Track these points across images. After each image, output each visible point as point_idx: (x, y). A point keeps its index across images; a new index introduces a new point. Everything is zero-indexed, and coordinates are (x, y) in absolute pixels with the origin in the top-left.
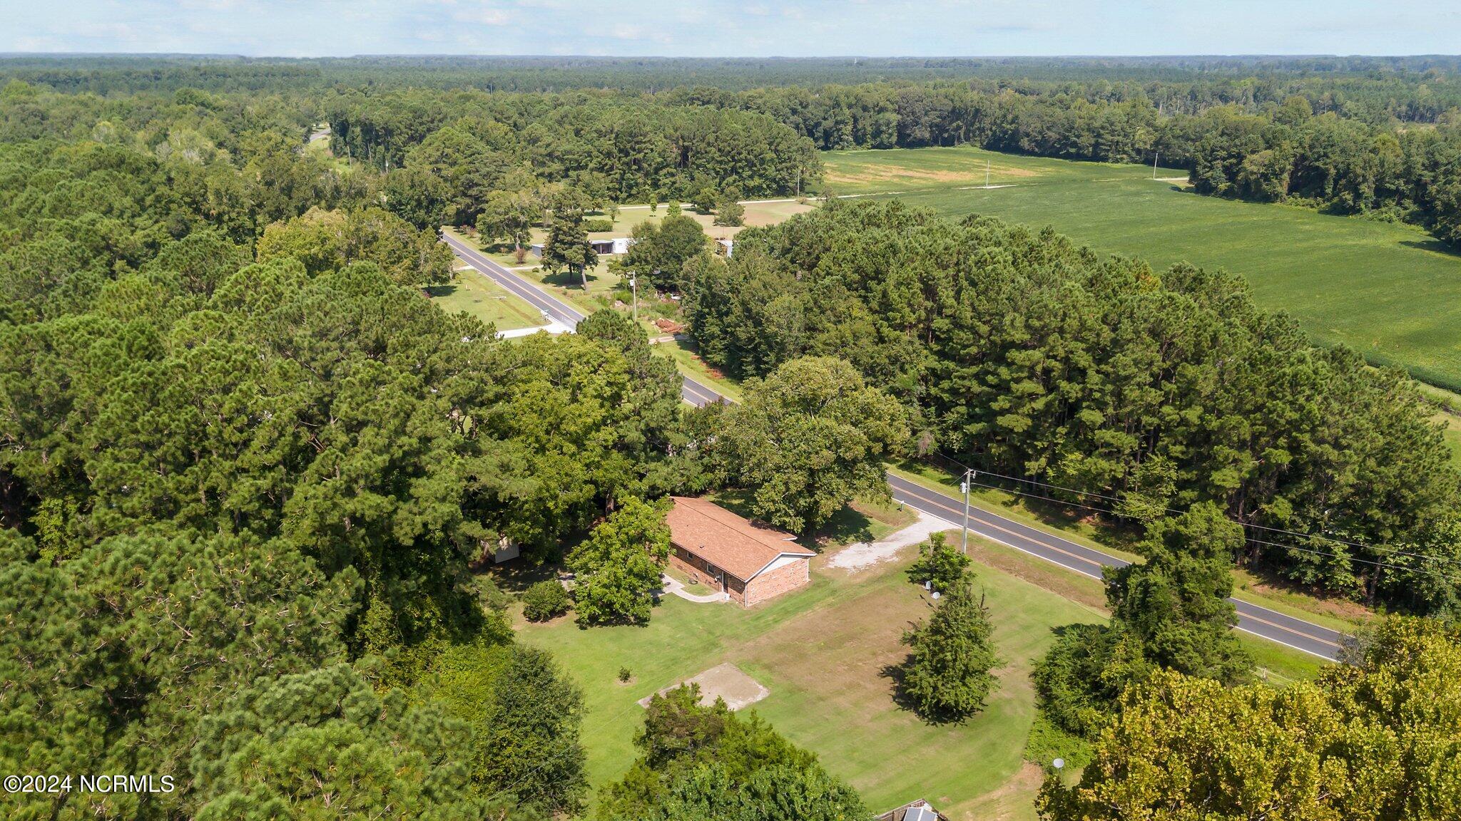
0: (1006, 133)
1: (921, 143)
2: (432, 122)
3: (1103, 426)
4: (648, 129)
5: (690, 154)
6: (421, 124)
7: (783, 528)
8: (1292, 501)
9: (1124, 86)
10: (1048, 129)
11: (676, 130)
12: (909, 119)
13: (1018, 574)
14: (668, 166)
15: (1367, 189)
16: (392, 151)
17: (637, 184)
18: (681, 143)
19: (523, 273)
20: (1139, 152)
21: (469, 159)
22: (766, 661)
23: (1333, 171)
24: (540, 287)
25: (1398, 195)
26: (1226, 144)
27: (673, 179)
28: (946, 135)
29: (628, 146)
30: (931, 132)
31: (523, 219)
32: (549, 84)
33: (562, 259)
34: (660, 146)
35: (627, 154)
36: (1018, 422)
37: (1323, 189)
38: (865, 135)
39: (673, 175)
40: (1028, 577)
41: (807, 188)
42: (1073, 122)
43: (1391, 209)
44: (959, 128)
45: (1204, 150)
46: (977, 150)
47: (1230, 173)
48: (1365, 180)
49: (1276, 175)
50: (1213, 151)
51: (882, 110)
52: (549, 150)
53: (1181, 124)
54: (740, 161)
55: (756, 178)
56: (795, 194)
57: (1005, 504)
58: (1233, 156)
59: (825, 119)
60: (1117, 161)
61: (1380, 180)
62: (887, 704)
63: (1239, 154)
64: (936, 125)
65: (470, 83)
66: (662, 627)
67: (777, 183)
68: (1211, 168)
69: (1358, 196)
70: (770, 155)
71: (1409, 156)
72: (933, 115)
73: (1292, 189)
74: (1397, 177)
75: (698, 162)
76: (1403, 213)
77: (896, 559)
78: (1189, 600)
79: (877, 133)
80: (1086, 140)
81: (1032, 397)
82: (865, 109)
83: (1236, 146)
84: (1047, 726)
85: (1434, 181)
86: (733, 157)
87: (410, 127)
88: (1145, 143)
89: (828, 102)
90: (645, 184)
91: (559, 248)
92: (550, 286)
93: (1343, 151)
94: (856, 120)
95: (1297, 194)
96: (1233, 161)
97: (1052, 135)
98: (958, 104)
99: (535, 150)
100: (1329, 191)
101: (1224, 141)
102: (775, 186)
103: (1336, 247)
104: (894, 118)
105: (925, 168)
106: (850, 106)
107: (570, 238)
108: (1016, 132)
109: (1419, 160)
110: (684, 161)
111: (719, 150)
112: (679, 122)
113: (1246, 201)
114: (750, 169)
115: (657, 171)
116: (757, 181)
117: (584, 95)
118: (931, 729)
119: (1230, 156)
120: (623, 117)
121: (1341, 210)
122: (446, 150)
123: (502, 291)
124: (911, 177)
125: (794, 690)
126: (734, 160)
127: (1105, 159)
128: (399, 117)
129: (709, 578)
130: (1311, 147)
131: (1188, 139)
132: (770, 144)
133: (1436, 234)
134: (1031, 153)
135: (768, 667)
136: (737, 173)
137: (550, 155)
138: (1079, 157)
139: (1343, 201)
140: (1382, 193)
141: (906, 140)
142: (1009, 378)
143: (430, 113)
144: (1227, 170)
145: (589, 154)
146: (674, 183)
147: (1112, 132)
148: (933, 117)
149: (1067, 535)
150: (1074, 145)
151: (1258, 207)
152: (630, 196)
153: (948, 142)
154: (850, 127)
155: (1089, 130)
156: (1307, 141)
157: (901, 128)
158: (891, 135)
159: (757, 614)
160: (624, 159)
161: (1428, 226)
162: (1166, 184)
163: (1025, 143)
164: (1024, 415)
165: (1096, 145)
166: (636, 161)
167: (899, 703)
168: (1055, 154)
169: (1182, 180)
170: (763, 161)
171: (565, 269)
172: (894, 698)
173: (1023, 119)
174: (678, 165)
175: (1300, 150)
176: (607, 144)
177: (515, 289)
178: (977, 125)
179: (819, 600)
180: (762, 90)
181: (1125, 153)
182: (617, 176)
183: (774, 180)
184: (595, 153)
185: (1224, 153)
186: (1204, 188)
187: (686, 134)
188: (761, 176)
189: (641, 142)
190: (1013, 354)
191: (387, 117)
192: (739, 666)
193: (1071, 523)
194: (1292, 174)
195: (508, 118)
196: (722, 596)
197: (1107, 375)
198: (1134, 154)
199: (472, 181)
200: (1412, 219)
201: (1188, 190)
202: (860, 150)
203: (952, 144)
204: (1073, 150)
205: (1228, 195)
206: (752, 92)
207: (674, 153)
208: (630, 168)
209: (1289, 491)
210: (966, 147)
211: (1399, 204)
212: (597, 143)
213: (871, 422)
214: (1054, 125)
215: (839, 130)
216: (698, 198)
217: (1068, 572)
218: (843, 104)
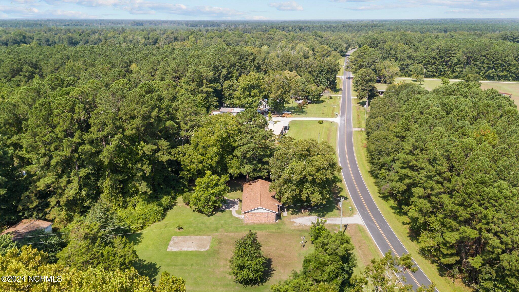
11: (467, 49)
14: (460, 64)
17: (444, 71)
18: (468, 55)
22: (222, 240)
24: (353, 105)
27: (461, 70)
29: (444, 55)
34: (458, 56)
39: (462, 68)
54: (497, 64)
75: (475, 63)
90: (448, 71)
102: (514, 76)
107: (364, 88)
110: (468, 62)
114: (502, 67)
115: (455, 66)
116: (505, 73)
123: (338, 104)
125: (215, 252)
126: (494, 63)
135: (220, 242)
136: (495, 69)
149: (408, 243)
152: (440, 75)
159: (244, 226)
160: (440, 60)
166: (445, 61)
170: (510, 65)
174: (465, 64)
176: (434, 54)
182: (436, 67)
183: (514, 73)
184: (429, 57)
187: (471, 51)
188: (507, 71)
189: (450, 54)
192: (213, 238)
196: (242, 217)
207: (464, 59)
208: (442, 64)
212: (431, 53)
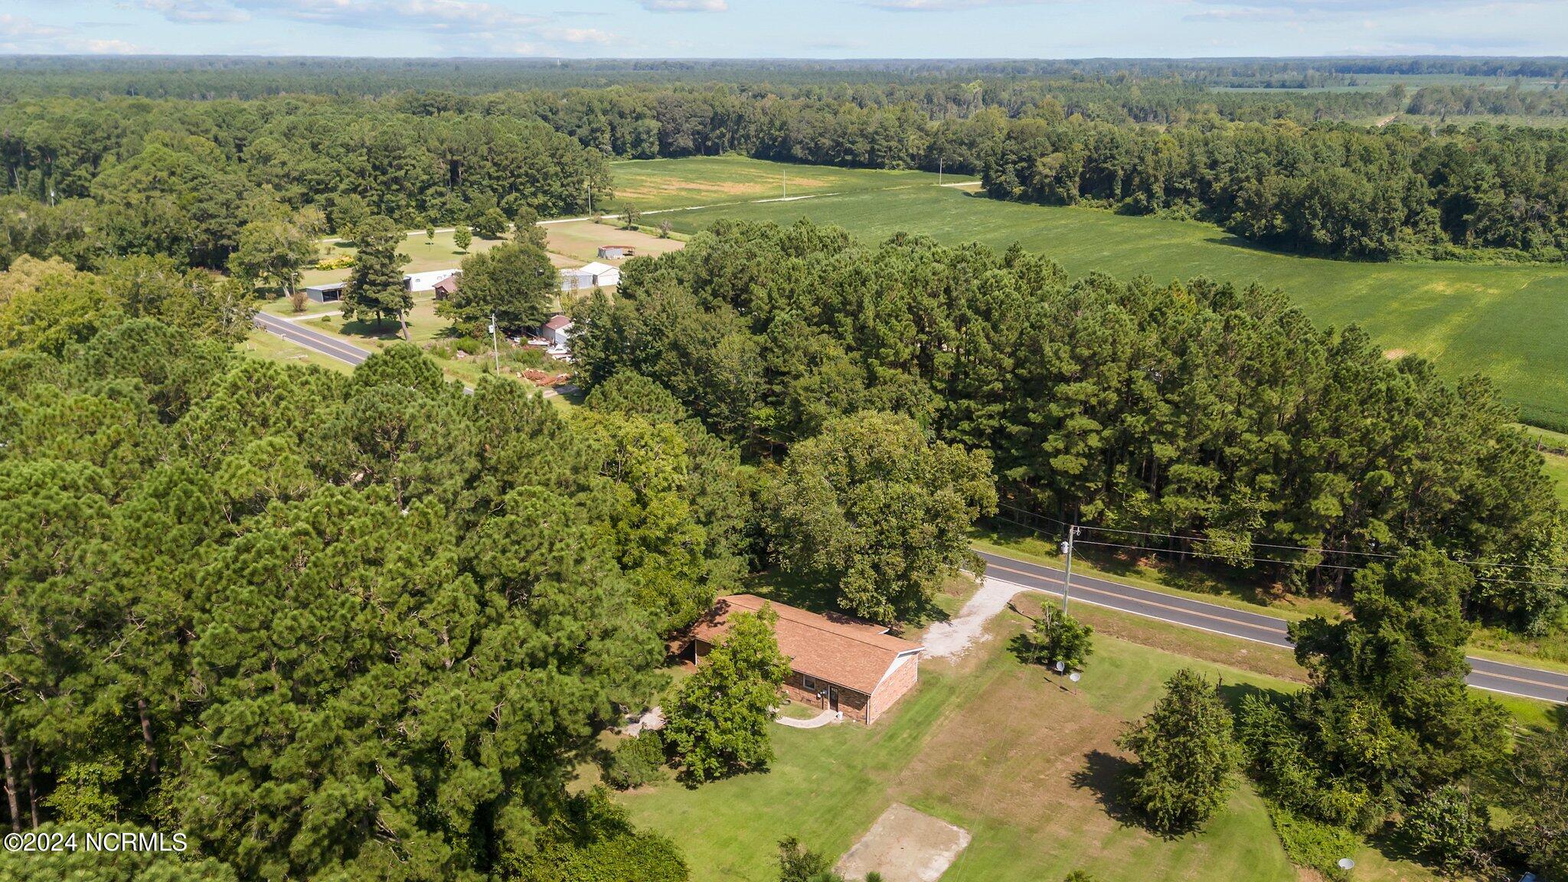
0: (775, 140)
1: (684, 153)
2: (109, 138)
3: (1178, 461)
4: (407, 141)
5: (460, 170)
6: (95, 141)
7: (873, 620)
8: (1388, 523)
9: (864, 90)
10: (820, 135)
11: (442, 143)
12: (670, 127)
13: (1119, 636)
14: (435, 184)
15: (1158, 188)
16: (56, 175)
17: (399, 207)
18: (449, 157)
19: (309, 323)
20: (913, 157)
21: (191, 184)
22: (938, 793)
23: (1121, 172)
24: (344, 340)
25: (1185, 194)
26: (1015, 148)
27: (443, 200)
28: (709, 143)
29: (386, 162)
30: (694, 140)
31: (292, 256)
32: (209, 88)
33: (373, 303)
34: (422, 162)
35: (384, 173)
36: (1071, 464)
37: (1112, 190)
38: (624, 144)
39: (441, 194)
40: (1133, 638)
41: (597, 205)
42: (846, 128)
43: (1181, 209)
44: (723, 135)
45: (995, 154)
46: (744, 159)
47: (1024, 178)
48: (1157, 180)
49: (1070, 177)
50: (1004, 154)
51: (639, 117)
52: (286, 169)
53: (953, 128)
54: (519, 176)
55: (540, 196)
56: (584, 212)
57: (1048, 553)
58: (1024, 160)
59: (579, 127)
60: (893, 168)
61: (1169, 180)
62: (1103, 824)
63: (1030, 157)
64: (698, 133)
65: (104, 88)
66: (787, 769)
67: (564, 200)
68: (1004, 172)
69: (1151, 196)
70: (553, 169)
71: (1192, 155)
72: (694, 121)
73: (1083, 192)
74: (1183, 176)
75: (472, 178)
76: (1191, 210)
77: (988, 637)
78: (1433, 654)
79: (637, 142)
80: (862, 146)
81: (1084, 433)
82: (622, 115)
83: (1025, 149)
84: (1286, 817)
85: (1217, 179)
86: (512, 172)
87: (79, 145)
88: (918, 148)
89: (580, 108)
90: (408, 206)
91: (370, 292)
92: (357, 338)
93: (1127, 152)
94: (613, 129)
95: (1089, 196)
96: (1024, 164)
97: (826, 142)
98: (719, 110)
99: (269, 170)
100: (1118, 191)
101: (1011, 145)
102: (561, 204)
103: (1154, 247)
104: (655, 125)
105: (705, 179)
106: (605, 112)
107: (384, 278)
108: (785, 140)
109: (1202, 159)
110: (453, 178)
111: (495, 164)
112: (445, 133)
113: (1042, 204)
114: (533, 185)
115: (422, 190)
116: (541, 199)
117: (294, 102)
118: (1171, 845)
119: (1021, 160)
120: (373, 129)
121: (1135, 210)
122: (159, 174)
123: (297, 348)
124: (699, 191)
125: (995, 825)
126: (513, 175)
127: (881, 166)
128: (64, 133)
129: (806, 695)
130: (1097, 149)
131: (962, 143)
132: (553, 156)
133: (1230, 230)
134: (804, 161)
135: (944, 800)
136: (518, 190)
137: (287, 175)
138: (855, 164)
139: (1137, 201)
140: (1171, 192)
141: (669, 150)
142: (1061, 414)
143: (104, 126)
144: (1019, 174)
145: (338, 173)
146: (444, 204)
147: (887, 138)
148: (693, 124)
149: (1130, 581)
150: (849, 151)
151: (1057, 210)
153: (713, 151)
154: (607, 136)
155: (863, 135)
156: (1092, 144)
157: (662, 136)
158: (652, 144)
159: (888, 733)
160: (382, 178)
161: (1220, 222)
162: (955, 190)
163: (798, 151)
164: (1078, 455)
165: (872, 151)
166: (396, 180)
167: (1118, 819)
168: (830, 162)
169: (974, 185)
170: (546, 176)
171: (372, 315)
172: (1109, 813)
173: (793, 124)
174: (446, 183)
175: (1087, 153)
176: (359, 160)
177: (315, 345)
178: (742, 132)
179: (943, 702)
180: (500, 94)
181: (900, 159)
182: (375, 198)
183: (560, 197)
184: (345, 172)
185: (1014, 157)
186: (996, 192)
187: (455, 146)
188: (545, 193)
189: (400, 157)
190: (1062, 389)
191: (45, 133)
192: (912, 803)
193: (1126, 567)
194: (1082, 175)
195: (207, 131)
196: (829, 716)
197: (1176, 405)
198: (909, 160)
199: (205, 211)
200: (1201, 217)
201: (978, 195)
202: (620, 161)
203: (717, 153)
204: (849, 158)
205: (1024, 199)
206: (492, 97)
207: (442, 169)
208: (389, 188)
209: (1384, 512)
210: (732, 156)
211: (1186, 202)
212: (345, 160)
213: (965, 483)
214: (826, 130)
215: (595, 139)
216: (481, 220)
217: (1172, 626)
218: (597, 110)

——

## Your task:
Starting at the beginning of the listing and ending at the line containing "19: (523, 273)", change every "images" to "frames" and write those lines out again, keeping everything else the same and omitting the pictures.

## Solution to the problem:
Track these points across frames. After each image, output each visible point as point_idx: (x, y). A point keeps its index across frames; a new index introduces a new point. Everything is zero-indexed, and coordinates are (x, y) in absolute pixels with the origin in the top-left.
0: (1006, 133)
1: (921, 143)
2: (432, 122)
3: (1103, 426)
4: (648, 129)
5: (690, 154)
6: (421, 124)
7: (783, 528)
8: (1292, 501)
9: (1124, 86)
10: (1048, 129)
11: (676, 130)
12: (909, 119)
13: (1018, 574)
14: (668, 166)
15: (1367, 189)
16: (392, 151)
17: (637, 184)
18: (681, 143)
19: (523, 273)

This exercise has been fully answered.